[RECORDED INFORMATION]
● ● ●

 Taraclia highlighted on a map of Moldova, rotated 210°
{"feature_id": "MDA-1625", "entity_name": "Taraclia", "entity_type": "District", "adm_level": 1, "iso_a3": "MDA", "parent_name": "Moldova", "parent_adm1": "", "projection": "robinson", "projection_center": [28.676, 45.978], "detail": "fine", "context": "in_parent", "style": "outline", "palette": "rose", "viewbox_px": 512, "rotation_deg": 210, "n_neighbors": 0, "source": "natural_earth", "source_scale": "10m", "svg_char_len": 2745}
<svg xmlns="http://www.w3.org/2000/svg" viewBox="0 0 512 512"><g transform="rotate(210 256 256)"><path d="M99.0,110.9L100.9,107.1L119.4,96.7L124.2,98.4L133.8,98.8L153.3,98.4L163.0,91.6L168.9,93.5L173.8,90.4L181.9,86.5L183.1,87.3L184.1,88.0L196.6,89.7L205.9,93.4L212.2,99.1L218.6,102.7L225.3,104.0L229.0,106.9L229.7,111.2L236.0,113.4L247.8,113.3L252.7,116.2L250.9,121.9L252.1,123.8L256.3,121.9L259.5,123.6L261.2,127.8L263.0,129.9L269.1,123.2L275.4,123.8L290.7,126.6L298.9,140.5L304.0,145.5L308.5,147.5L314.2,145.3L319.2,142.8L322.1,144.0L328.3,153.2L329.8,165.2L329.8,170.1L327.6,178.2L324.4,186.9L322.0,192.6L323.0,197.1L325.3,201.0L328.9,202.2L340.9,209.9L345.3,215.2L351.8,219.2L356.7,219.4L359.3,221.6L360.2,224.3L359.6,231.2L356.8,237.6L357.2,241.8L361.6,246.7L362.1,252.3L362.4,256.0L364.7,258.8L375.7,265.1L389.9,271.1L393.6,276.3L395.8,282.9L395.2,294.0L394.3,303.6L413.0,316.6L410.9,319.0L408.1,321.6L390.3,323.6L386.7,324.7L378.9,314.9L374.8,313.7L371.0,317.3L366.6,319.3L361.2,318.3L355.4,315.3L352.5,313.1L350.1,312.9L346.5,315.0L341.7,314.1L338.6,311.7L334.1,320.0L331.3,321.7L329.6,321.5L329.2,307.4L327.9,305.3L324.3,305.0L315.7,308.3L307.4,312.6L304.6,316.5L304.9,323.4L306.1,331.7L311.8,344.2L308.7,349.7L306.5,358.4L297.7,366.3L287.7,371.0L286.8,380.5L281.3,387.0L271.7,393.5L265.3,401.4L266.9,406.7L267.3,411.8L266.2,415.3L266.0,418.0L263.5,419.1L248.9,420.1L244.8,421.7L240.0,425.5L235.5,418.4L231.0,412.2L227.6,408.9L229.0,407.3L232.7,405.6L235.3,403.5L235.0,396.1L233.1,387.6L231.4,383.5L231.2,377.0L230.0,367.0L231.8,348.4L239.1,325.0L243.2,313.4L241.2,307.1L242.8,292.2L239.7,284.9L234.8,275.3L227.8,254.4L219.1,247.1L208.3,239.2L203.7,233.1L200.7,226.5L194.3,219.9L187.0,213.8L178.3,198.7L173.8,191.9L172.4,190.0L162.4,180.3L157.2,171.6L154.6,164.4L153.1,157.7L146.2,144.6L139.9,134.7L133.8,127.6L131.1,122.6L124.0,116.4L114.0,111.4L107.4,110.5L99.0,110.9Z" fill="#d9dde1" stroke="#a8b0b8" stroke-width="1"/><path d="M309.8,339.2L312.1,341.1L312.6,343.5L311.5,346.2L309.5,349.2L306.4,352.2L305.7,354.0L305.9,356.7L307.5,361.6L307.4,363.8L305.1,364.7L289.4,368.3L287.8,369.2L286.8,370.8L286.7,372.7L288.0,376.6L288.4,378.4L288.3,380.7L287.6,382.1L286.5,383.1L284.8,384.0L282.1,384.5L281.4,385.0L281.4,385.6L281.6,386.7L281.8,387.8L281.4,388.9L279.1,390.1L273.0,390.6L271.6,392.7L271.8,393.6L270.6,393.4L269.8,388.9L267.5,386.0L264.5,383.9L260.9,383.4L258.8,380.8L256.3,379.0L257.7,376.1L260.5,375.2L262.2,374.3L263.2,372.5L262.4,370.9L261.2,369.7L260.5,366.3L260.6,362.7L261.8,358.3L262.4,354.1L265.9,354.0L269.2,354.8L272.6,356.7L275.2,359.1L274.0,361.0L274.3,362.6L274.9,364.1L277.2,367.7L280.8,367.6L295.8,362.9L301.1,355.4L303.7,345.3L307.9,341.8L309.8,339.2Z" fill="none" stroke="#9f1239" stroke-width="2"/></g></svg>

● ● ●

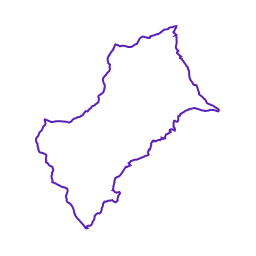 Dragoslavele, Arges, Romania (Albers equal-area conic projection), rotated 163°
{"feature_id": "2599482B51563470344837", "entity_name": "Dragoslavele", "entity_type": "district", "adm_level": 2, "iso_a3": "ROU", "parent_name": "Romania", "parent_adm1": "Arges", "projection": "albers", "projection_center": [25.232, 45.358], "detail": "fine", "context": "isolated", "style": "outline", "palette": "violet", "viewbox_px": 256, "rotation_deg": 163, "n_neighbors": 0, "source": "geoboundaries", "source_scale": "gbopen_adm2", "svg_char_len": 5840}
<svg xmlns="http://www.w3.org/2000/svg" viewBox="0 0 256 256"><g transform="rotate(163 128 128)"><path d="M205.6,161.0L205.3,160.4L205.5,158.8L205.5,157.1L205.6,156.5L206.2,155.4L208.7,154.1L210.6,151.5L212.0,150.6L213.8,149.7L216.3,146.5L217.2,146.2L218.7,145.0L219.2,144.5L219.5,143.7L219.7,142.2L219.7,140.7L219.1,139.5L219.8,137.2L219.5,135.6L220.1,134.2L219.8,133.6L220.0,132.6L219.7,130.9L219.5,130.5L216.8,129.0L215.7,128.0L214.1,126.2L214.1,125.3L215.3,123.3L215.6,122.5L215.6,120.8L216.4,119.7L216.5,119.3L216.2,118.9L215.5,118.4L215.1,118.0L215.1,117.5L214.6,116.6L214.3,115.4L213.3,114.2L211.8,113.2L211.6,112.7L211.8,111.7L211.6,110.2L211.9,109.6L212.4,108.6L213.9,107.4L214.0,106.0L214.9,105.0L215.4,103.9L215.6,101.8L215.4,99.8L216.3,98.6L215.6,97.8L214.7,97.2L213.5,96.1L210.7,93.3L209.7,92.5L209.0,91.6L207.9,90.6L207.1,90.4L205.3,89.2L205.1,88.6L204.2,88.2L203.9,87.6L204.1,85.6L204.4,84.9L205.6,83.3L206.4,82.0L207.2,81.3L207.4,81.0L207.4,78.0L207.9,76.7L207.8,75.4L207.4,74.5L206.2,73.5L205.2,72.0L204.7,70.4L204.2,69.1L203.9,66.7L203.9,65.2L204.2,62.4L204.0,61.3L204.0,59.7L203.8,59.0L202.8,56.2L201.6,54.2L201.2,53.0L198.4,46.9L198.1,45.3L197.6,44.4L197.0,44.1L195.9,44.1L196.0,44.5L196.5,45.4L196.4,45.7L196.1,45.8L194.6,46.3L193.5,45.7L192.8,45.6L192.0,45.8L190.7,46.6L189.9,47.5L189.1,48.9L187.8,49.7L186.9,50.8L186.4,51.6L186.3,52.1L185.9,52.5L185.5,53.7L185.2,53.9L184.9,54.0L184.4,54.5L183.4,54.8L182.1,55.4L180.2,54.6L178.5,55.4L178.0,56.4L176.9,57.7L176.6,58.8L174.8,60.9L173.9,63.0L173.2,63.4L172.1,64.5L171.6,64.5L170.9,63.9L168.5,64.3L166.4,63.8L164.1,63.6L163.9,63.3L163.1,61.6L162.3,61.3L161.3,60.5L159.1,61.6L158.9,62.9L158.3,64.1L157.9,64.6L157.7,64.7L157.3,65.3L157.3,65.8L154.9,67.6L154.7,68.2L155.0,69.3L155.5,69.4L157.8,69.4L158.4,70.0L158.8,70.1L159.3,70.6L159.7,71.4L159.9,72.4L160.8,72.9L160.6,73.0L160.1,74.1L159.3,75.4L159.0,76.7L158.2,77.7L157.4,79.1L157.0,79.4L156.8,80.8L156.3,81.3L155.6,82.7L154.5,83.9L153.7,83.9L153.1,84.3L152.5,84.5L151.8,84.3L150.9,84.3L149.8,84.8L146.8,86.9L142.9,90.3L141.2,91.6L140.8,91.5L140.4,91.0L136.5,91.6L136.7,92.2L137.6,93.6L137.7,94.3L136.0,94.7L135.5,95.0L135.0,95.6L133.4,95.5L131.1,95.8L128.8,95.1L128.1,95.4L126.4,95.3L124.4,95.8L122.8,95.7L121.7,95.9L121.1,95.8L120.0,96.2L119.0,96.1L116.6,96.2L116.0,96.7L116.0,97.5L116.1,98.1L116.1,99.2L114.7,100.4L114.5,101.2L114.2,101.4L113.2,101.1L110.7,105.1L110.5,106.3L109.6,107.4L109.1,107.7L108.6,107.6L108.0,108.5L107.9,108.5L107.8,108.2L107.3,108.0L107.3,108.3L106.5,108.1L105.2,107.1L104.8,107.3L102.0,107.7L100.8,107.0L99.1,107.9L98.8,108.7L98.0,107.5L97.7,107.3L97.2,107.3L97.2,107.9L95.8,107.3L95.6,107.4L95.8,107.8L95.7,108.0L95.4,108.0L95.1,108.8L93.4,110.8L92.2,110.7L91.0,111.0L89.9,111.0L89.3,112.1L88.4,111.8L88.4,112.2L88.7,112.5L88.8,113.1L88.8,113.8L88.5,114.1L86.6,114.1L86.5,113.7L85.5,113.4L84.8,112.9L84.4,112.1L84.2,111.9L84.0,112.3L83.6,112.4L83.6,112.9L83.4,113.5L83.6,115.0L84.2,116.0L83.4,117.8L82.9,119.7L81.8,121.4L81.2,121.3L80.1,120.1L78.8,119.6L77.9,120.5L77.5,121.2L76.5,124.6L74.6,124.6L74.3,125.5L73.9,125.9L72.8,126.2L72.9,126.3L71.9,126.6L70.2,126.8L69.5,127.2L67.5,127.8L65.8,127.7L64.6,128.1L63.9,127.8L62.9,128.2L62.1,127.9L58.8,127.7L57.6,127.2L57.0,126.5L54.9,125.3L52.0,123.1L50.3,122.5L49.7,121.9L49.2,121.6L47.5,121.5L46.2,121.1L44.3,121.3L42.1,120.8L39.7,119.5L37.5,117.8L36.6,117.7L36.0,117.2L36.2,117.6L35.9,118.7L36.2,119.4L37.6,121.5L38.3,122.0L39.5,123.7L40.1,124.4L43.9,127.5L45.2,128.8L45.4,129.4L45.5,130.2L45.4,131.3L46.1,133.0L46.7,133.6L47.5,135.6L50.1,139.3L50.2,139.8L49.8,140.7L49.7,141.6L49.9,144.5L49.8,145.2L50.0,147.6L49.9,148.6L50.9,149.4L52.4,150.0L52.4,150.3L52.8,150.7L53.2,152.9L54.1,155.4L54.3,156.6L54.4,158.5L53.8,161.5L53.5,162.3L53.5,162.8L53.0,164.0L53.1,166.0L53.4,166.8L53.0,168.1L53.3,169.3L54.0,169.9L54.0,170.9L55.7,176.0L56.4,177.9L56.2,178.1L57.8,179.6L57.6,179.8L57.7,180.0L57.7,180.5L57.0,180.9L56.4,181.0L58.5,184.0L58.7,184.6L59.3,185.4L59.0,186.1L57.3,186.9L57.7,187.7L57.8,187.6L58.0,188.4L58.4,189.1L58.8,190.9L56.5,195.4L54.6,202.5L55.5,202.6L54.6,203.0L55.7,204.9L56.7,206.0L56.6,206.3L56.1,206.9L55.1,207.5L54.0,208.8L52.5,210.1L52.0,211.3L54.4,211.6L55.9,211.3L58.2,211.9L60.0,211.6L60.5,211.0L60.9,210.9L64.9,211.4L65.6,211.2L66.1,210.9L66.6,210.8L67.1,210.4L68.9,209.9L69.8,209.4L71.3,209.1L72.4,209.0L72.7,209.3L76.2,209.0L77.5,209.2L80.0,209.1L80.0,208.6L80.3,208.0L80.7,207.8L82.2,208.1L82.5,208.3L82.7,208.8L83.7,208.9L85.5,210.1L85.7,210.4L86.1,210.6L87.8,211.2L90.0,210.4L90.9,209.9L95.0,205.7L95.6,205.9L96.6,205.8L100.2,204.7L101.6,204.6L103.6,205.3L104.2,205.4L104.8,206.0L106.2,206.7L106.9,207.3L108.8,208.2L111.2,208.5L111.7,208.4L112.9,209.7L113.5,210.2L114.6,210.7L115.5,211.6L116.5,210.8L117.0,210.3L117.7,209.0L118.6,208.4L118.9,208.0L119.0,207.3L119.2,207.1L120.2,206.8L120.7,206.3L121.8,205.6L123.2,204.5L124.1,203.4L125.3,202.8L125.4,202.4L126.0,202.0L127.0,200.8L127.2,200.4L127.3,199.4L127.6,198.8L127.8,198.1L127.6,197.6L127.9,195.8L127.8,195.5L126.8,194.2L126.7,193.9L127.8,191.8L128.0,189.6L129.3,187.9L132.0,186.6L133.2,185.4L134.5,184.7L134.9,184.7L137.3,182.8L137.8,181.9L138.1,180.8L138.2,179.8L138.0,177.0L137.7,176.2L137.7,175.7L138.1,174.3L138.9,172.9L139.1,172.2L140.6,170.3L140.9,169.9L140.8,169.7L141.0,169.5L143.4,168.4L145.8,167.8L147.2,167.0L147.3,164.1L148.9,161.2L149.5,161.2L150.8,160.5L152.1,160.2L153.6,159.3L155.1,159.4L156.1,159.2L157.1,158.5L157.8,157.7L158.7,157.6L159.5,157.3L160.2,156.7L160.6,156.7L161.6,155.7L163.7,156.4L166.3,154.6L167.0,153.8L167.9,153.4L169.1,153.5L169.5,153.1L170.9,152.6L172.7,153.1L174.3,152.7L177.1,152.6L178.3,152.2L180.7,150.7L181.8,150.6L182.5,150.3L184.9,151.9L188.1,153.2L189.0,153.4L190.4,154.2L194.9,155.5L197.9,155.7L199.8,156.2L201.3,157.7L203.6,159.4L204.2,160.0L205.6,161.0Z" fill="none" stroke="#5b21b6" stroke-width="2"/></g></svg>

● ● ●

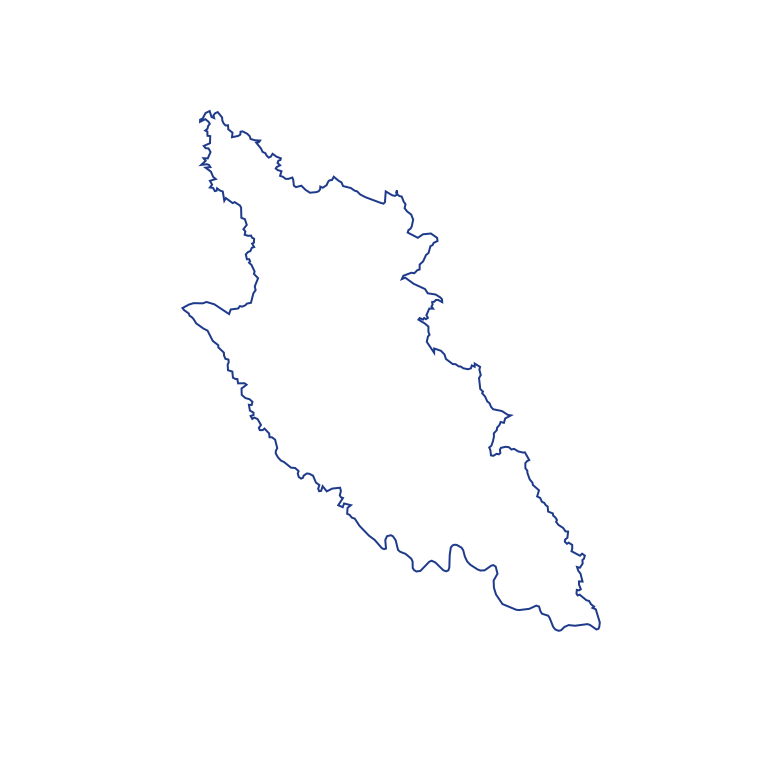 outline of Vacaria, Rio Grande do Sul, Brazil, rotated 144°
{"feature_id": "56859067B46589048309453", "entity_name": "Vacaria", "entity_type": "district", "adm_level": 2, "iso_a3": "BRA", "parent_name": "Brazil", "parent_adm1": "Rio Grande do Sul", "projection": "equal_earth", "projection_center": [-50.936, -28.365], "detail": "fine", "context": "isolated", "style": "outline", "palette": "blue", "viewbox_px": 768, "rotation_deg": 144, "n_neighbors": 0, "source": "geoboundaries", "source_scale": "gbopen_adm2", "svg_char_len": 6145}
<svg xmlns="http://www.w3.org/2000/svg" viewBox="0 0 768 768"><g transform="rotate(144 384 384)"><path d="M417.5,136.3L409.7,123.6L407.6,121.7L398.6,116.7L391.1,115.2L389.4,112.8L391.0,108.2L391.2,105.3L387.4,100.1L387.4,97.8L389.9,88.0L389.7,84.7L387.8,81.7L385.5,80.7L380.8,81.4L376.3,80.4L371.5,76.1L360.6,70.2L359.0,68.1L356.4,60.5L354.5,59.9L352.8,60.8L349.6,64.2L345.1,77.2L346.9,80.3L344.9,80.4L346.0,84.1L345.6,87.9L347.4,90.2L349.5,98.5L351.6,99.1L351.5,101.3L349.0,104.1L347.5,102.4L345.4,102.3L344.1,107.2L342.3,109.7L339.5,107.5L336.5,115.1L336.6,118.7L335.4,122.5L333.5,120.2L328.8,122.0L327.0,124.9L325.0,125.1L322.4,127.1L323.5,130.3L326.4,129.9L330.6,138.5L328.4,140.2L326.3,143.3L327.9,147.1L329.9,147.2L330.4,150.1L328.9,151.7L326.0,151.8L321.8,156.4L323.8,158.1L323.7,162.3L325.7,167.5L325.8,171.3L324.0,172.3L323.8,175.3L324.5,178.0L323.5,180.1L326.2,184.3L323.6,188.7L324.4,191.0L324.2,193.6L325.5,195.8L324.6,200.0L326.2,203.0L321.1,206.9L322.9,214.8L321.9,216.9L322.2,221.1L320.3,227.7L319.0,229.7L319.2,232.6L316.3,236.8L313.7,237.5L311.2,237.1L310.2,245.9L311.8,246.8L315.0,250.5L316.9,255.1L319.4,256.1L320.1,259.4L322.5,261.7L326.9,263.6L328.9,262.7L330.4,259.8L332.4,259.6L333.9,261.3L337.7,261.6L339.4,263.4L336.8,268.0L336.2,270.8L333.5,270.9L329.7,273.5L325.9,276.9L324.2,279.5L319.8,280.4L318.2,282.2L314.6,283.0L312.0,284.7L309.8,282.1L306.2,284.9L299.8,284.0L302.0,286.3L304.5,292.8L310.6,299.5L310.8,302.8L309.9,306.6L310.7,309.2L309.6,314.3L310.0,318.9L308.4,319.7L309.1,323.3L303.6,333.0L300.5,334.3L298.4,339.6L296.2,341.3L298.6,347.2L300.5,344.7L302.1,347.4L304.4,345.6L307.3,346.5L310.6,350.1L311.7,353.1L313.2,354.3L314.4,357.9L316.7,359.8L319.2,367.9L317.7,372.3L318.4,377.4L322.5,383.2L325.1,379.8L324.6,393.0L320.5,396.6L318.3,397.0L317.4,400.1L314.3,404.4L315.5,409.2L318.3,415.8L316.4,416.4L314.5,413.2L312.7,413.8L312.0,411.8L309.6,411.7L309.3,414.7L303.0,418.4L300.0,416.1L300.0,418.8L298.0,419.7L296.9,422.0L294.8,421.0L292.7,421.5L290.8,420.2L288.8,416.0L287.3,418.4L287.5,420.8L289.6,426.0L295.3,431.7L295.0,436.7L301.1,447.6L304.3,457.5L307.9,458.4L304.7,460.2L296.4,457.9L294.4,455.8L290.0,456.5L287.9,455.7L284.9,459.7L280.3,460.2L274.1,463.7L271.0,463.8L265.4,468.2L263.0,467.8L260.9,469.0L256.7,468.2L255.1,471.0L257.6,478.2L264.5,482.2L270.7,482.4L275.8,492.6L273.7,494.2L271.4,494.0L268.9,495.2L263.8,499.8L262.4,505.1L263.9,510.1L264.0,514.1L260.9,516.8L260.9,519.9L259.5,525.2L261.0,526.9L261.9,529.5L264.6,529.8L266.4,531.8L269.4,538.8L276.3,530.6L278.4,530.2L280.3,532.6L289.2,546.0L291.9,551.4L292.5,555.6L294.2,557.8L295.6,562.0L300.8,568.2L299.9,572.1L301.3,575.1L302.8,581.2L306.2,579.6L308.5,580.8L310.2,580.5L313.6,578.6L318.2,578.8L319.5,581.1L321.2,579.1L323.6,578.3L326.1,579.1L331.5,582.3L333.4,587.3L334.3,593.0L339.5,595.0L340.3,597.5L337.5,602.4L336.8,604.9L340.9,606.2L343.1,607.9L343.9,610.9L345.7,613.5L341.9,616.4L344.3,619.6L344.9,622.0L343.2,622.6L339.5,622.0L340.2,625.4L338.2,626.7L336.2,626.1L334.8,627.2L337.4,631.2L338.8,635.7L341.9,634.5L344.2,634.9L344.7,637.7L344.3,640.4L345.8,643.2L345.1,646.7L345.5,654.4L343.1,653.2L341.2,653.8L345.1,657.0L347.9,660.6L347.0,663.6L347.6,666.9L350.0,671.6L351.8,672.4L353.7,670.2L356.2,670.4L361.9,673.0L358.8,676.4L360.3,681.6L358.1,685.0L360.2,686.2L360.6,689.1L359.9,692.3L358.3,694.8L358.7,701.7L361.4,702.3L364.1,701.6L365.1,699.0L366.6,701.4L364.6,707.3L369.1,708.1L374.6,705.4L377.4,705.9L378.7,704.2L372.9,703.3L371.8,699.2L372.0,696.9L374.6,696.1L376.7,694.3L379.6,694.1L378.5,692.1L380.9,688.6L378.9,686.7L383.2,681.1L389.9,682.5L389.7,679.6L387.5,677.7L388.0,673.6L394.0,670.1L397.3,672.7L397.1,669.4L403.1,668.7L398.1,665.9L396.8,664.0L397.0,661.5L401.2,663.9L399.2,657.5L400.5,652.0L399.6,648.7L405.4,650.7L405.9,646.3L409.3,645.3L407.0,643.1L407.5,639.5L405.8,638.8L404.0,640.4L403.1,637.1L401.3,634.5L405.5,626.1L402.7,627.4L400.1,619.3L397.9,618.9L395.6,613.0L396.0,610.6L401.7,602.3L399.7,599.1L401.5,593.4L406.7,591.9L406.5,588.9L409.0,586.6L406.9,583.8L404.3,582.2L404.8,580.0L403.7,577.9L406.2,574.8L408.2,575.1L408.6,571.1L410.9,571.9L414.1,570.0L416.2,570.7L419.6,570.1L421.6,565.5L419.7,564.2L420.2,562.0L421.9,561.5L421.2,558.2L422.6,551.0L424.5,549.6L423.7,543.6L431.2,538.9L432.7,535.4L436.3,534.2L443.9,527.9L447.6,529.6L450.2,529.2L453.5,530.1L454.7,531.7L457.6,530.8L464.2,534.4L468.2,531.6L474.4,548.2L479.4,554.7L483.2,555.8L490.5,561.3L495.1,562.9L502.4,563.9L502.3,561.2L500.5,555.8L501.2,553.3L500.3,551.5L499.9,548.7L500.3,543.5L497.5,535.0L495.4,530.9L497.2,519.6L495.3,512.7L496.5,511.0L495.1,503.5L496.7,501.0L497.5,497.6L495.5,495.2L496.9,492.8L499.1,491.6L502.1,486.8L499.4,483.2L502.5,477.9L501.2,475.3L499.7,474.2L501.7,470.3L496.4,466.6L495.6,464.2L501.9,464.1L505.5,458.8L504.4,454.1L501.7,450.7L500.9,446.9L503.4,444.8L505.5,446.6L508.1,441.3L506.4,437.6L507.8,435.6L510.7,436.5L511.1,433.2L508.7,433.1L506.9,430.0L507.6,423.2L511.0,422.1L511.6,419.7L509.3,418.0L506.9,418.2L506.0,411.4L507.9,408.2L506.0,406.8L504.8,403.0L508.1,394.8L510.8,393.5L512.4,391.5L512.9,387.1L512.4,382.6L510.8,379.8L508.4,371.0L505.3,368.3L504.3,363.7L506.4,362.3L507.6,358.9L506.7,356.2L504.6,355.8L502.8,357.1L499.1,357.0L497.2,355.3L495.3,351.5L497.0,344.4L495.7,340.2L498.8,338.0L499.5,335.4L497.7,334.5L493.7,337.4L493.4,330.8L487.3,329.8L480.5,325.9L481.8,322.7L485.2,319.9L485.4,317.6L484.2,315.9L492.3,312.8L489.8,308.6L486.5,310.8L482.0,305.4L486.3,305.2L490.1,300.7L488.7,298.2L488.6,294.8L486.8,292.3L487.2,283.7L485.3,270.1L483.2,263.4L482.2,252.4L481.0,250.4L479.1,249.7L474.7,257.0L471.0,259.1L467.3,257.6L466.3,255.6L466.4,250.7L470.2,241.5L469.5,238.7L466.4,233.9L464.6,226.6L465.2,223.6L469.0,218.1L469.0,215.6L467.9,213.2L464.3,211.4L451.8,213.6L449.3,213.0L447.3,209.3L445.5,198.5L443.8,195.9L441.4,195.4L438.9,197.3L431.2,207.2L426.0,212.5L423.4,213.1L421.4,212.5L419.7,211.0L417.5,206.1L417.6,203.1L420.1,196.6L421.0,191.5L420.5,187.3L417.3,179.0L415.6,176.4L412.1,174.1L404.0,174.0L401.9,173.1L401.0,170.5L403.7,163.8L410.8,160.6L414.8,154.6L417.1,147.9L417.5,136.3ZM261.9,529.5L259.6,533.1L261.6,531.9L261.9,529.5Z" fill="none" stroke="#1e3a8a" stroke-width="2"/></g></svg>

● ● ●

[DIRECTIVE] Pick out every line of the entries above that contains the word "isolated", and copy each of those lines in full. Case counts.

[RESPONSE TO THE EXERCISE]
{"feature_id": "2599482B51563470344837", "entity_name": "Dragoslavele", "entity_type": "district", "adm_level": 2, "iso_a3": "ROU", "parent_name": "Romania", "parent_adm1": "Arges", "projection": "albers", "projection_center": [25.232, 45.358], "detail": "fine", "context": "isolated", "style": "outline", "palette": "violet", "viewbox_px": 256, "rotation_deg": 163, "n_neighbors": 0, "source": "geoboundaries", "source_scale": "gbopen_adm2", "svg_char_len": 5840}
{"feature_id": "56859067B46589048309453", "entity_name": "Vacaria", "entity_type": "district", "adm_level": 2, "iso_a3": "BRA", "parent_name": "Brazil", "parent_adm1": "Rio Grande do Sul", "projection": "equal_earth", "projection_center": [-50.936, -28.365], "detail": "fine", "context": "isolated", "style": "outline", "palette": "blue", "viewbox_px": 768, "rotation_deg": 144, "n_neighbors": 0, "source": "geoboundaries", "source_scale": "gbopen_adm2", "svg_char_len": 6145}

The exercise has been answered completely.